• [PROBLEM]: Locate the line bearing "表达自己并非自吹自擂，而是根据对他人的了" in the material below, then reproduce it and each following line up to and including the line bearing "- De cada nodo de".

• [INPUT FOR THIS TASK]:
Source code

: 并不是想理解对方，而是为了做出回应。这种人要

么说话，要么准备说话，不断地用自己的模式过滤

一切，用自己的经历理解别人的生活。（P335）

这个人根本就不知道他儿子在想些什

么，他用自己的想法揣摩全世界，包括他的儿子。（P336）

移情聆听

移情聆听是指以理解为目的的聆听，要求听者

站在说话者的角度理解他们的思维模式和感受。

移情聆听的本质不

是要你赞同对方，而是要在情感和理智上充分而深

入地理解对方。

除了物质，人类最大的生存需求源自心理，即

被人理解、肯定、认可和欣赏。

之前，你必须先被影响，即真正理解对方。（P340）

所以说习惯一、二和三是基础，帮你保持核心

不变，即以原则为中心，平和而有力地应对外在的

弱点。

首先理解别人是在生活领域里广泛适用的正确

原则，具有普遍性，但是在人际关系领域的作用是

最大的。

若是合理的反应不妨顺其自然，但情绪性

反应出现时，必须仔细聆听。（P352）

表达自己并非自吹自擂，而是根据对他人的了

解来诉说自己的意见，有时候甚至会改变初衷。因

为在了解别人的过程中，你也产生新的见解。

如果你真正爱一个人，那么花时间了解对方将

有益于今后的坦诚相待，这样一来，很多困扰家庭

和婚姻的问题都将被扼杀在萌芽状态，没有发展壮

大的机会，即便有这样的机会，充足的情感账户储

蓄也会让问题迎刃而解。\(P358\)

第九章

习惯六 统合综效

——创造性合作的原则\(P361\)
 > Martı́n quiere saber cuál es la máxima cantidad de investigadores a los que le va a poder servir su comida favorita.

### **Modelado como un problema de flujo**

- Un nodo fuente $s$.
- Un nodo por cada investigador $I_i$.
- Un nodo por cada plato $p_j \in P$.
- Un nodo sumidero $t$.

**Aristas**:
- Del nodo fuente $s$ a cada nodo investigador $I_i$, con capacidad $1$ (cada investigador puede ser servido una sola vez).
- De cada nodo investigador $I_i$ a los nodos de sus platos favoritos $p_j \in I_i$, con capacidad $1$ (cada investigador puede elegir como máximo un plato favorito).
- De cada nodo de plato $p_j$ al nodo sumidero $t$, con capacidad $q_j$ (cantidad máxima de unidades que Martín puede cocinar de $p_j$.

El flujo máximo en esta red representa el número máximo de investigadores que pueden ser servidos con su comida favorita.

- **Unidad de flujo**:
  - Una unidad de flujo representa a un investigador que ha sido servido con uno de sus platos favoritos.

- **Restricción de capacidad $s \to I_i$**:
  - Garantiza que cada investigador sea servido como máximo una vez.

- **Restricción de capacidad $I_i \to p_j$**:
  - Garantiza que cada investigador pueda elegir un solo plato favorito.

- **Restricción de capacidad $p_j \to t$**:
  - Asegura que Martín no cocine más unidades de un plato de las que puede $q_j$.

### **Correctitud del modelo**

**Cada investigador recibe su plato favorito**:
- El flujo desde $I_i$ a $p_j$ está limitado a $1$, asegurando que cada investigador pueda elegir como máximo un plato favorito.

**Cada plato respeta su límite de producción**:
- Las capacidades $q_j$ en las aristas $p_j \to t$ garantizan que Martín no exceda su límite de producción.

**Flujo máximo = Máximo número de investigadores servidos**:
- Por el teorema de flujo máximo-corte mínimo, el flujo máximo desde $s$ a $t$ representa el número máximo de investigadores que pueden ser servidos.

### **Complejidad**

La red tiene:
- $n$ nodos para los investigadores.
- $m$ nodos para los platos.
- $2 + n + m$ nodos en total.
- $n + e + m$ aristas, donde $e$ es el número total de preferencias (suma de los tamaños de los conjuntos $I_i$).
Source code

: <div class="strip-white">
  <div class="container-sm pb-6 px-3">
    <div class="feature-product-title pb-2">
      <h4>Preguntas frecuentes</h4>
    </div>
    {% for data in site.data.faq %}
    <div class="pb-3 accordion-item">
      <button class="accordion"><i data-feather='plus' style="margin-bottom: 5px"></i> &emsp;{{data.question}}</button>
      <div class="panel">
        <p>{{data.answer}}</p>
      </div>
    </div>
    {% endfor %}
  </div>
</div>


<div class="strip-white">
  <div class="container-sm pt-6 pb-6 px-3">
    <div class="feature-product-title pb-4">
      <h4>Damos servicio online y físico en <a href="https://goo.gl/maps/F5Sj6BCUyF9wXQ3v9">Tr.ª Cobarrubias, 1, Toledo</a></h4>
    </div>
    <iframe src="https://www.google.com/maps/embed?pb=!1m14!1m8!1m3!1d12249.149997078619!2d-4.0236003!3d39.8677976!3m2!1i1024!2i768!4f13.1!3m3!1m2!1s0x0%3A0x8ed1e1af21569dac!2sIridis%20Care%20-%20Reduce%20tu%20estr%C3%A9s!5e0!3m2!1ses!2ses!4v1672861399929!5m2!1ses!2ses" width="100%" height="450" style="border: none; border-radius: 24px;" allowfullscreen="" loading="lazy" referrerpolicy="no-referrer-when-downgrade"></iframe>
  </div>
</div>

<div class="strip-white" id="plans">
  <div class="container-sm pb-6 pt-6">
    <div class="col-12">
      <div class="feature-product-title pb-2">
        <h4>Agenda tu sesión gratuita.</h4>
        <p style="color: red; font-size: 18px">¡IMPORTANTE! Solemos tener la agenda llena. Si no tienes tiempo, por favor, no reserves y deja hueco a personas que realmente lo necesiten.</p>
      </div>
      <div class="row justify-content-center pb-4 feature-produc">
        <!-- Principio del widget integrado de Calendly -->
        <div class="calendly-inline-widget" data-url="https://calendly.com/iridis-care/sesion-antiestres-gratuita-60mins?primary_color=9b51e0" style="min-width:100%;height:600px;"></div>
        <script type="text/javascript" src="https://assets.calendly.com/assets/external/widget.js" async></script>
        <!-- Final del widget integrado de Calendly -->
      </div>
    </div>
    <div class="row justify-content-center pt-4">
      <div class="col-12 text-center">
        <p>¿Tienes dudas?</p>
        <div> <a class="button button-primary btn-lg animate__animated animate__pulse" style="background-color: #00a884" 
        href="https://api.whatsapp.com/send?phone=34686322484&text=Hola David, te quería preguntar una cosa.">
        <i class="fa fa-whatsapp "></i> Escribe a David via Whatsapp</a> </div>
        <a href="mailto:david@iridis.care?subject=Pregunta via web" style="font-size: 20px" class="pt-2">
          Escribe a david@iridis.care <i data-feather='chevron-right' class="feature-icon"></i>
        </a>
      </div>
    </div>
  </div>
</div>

• [TASK ANSWER]:
表达自己并非自吹自擂，而是根据对他人的了

解来诉说自己的意见，有时候甚至会改变初衷。因

为在了解别人的过程中，你也产生新的见解。

如果你真正爱一个人，那么花时间了解对方将

有益于今后的坦诚相待，这样一来，很多困扰家庭

和婚姻的问题都将被扼杀在萌芽状态，没有发展壮

大的机会，即便有这样的机会，充足的情感账户储

蓄也会让问题迎刃而解。\(P358\)

第九章

习惯六 统合综效

——创造性合作的原则\(P361\)
 > Martı́n quiere saber cuál es la máxima cantidad de investigadores a los que le va a poder servir su comida favorita.

### **Modelado como un problema de flujo**

- Un nodo fuente $s$.
- Un nodo por cada investigador $I_i$.
- Un nodo por cada plato $p_j \in P$.
- Un nodo sumidero $t$.

**Aristas**:
- Del nodo fuente $s$ a cada nodo investigador $I_i$, con capacidad $1$ (cada investigador puede ser servido una sola vez).
- De cada nodo investigador $I_i$ a los nodos de sus platos favoritos $p_j \in I_i$, con capacidad $1$ (cada investigador puede elegir como máximo un plato favorito).
- De cada nodo de plato $p_j$ al nodo sumidero $t$, con capacidad $q_j$ (cantidad máxima de unidades que Martín puede cocinar de $p_j$.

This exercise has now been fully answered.